Travailleurs sociaux et éducateurs : des vacances organisées dans l’urgence 

Éducateurs et travailleurs sociaux, ils ont été aux avant-postes de la gestion de la crise sanitaire auprès des plus vulnérables. Ils doivent désormais s’adapter en un temps record et gérer un été où les inégalités se sont renforcées. Témoignages.

6 Français sur 10 renoncent aux vacances pour des raisons budgétaires, combien seront-ils cette année ? Pour les jeunes qui ont subi un confinement difficile (logement petit, impossibilité de suivre une scolarité normale…), les vacances s’avèrent nécessaires. Animateurs et travailleurs sociaux redoublent d’inventivité pour trouver des solutions dans un contexte tendu. (Voir à ce propos la récente Tribune où Solidarité Laïque et d’autres organisations exprimaient leurs craintes quant à l’insuffisance du dispositif gouvernemental pour favoriser l’accès aux vacances.) Partenaires de Solidarité Laïque, ils confient ici leurs craintes et leurs attentes. 

“Il a fallu s’adapter à la dernière minute”

Florent Muller, directeur du centre de classes de mer “La Marjolaine” (PEP 44 – 49)

“ Tous les ans nous accueillons des familles pour des séjours collectifs au sein du camping de la Turballe. Cette année a été particulière. Il a fallu s’adapter à la dernière minute aux exigences requises par les conditions sanitaires. En parallèle, certaines familles ont finalement décidé de ne plus partir pour plusieurs raisons : certaines personnes ont pu espérer un CDD qu’elles n’ont pas obtenu, des couples se sont séparés pendant le confinement… Cela remet en question les projets de vacances. Certains de nos partenaires comme le Secours populaire ont décidé de concentrer tous leurs efforts sur l’aide alimentaire au détriment de leur programme vacances. Beaucoup de séjours ont donc été annulés. Avec l’aide de partenaires comme Solidarité Laïque, on a pu s’adapter sans avoir à faire supporter le poids financier aux familles. Nous recevrons donc une trentaine de jeunes pendant 5 semaines. En cette année difficile, tout le monde va avoir besoin de vacances. Notre équipe est mobilisée et prête à faire des heures supplémentaires pour que chacun puisse profiter de ce moment de répit nécessaire ! “

 

 

 

“Certaines structures ont dû avancer les frais pour permettre le départ en vacances”

Florent Votovic, militant CEMEA et directeur d’une colonie au centre PEP “Le Cosse” au Grau d’Adge (34)
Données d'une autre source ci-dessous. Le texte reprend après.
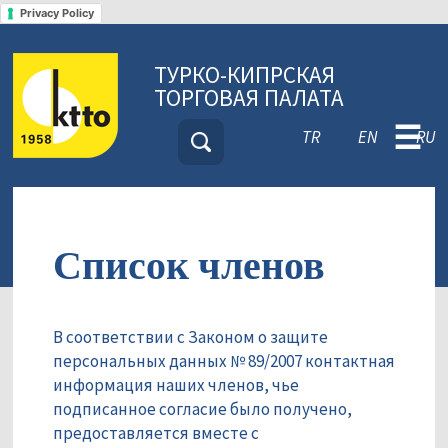
Privacy Policy
ТУРКО-КИПРСКАЯ
ТОРГОВАЯ ПАЛАТА
☰
TR
EN
RU
Список членов
В соответствии с Законом о защите
персональных данных № 89/2007 контактная
информация наших членов, чье
подписанное согласие было получено,
предоставляется вместе с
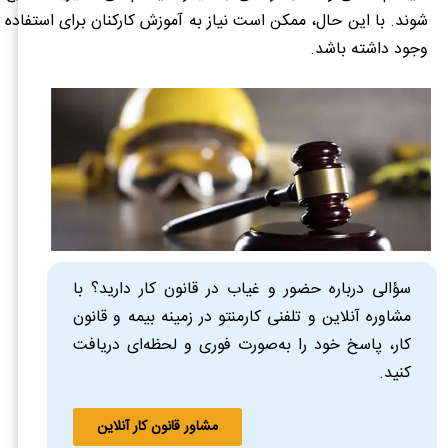
شوند. با این حال، ممکن است نیاز به آموزش کارکنان برای استفاده از 
وجود داشته باشد.
سؤالی درباره حضور و غیاب در قانون کار دارید؟ با
مشاوره آنلاین و تلفنی کارمنتو در زمینه بیمه و قانون
کار، پاسخ خود را به‌صورت فوری و لحظه‌ای دریافت
کنید.
مشاور قانون کار آنلاین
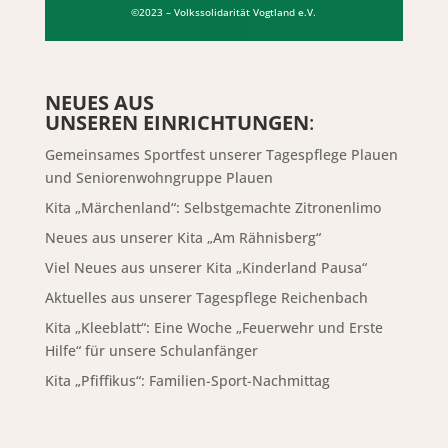
©2023 – Volkssolidarität Vogtland e.V.
NEUES AUS
UNSEREN EINRICHTUNGEN
:
Gemeinsames Sportfest unserer Tagespflege Plauen
und Seniorenwohngruppe Plauen
Kita „Märchenland“: Selbstgemachte Zitronenlimo
Neues aus unserer Kita „Am Rähnisberg“
Viel Neues aus unserer Kita „Kinderland Pausa“
Aktuelles aus unserer Tagespflege Reichenbach
Kita „Kleeblatt“: Eine Woche „Feuerwehr und Erste
Hilfe“ für unsere Schulanfänger
Kita „Pfiffikus“: Familien-Sport-Nachmittag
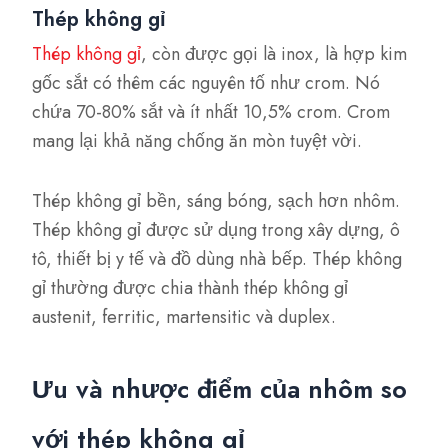
Thép không gỉ
Thép không gỉ
, còn được gọi là inox, là hợp kim
gốc sắt có thêm các nguyên tố như crom. Nó
chứa 70-80% sắt và ít nhất 10,5% crom. Crom
mang lại khả năng chống ăn mòn tuyệt vời.
Thép không gỉ bền, sáng bóng, sạch hơn nhôm.
Thép không gỉ được sử dụng trong xây dựng, ô
tô, thiết bị y tế và đồ dùng nhà bếp. Thép không
gỉ thường được chia thành thép không gỉ
austenit, ferritic, martensitic và duplex.
Ưu và nhược điểm của nhôm so
với thép không gỉ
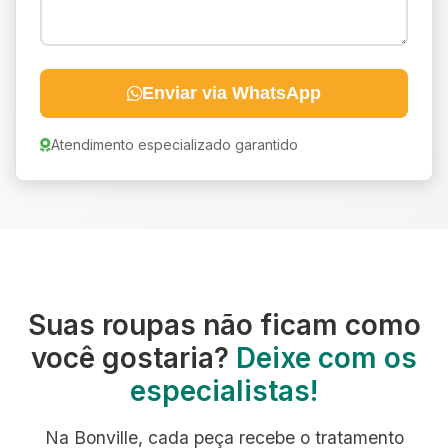
Enviar via WhatsApp
Atendimento especializado garantido
Suas roupas não ficam como
você gostaria?
Deixe com os
especialistas!
Na Bonville, cada peça recebe o tratamento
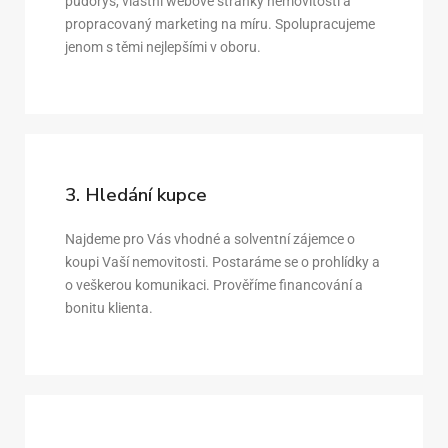
půdorys, vlastní webové stránky nemovitosti a
propracovaný marketing na míru. Spolupracujeme
jenom s těmi nejlepšími v oboru.
3. Hledání kupce
Najdeme pro Vás vhodné a solventní zájemce o
koupi Vaší nemovitosti. Postaráme se o prohlídky a
o veškerou komunikaci. Prověříme financování a
bonitu klienta.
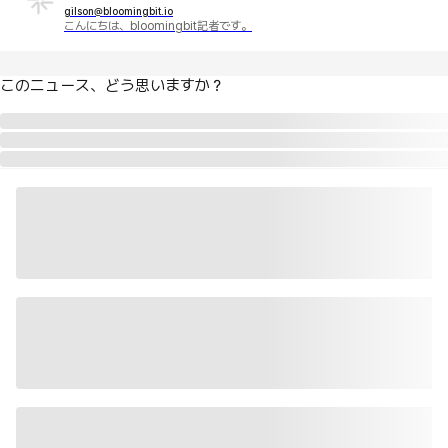
gilson@bloomingbit.io
こんにちは、bloomingbit記者です。
このニュース、どう思いますか？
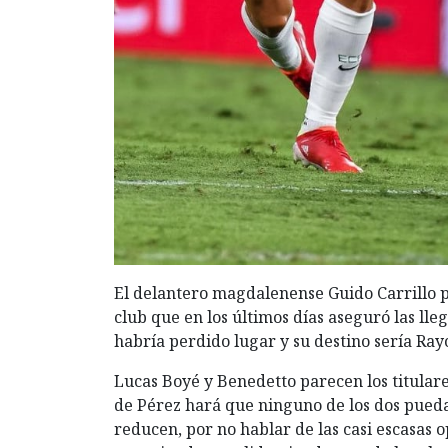
El delantero magdalenense Guido Carrillo po
club que en los últimos días aseguró las ll
habría perdido lugar y su destino sería Ray
Lucas Boyé y Benedetto parecen los titulare
de Pérez hará que ninguno de los dos pueda 
reducen, por no hablar de las casi escasas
“ Les règles sanitaires ont été données début juin, le moment où d’habitude on arrête les inscriptions pour les colonies de vacances. Il a donc fallu rapidement s’organiser et proposer des “colos apprenantes” en conformité avec le dispositif prévu par le gouvernement. Cependant, les mécanismes pour bénéficier des aides ont été mis en place tardivement ou mal compris : donc beaucoup d’enfants n’ont pas pu en bénéficier. Au niveau du près d’Arènes, un quartier prioritaire de Montpellier dont je m’occupe, plus de la moitié des personnes qui m’ont contacté n’ont pas réussi à renvoyer les papiers dans les temps. Par ailleurs, l’aide prévue était de 500 euros pour un enfant pour une semaine, décomposée en 400 euros de l’Etat et 100 euros des collectivités territoriales. Certaines structures ont avancé les frais mais les collectivités territoriales se sont désengagées. Ce type de procédur a mis en péril des structures d’éducation populaire déjà fragilisées par la crise sanitaire. Il a fallu aussi supporter le coût de l’achat des masques, des équipements sanitaires. Sans parler des animateurs parfois fidèles d’une année sur l’autre qui n’ont pas pu être recrutés. Cela a généré beaucoup de stress. Malgré tout, nous avons réussi à recevoir ldes enfants et à nous conformer aux règles sanitaires. Elles ont bousculé certaines activités puisque nous aimons faire participer les enfants à la cuisine par exemple. Les équipes ont fait preuve de créativité pour s’adapter.  Nous avons un responsable covid au sein de la structure : le “protocool” qui se charge du renouvellement régulier des masques, il s’assure que les enfants ne se prêtent pas leur gourde. Nous faisons notre maximum pour qu’ils puissent profiter de ce temps de répit nécessaire.”

En partenariat avec l’ANCV, Solidarité Laïque permet chaque année à des familles, des seniors et des jeunes en situation de fragilité de partir en vacances dans le cadre du programme “Vacances et Insertion”.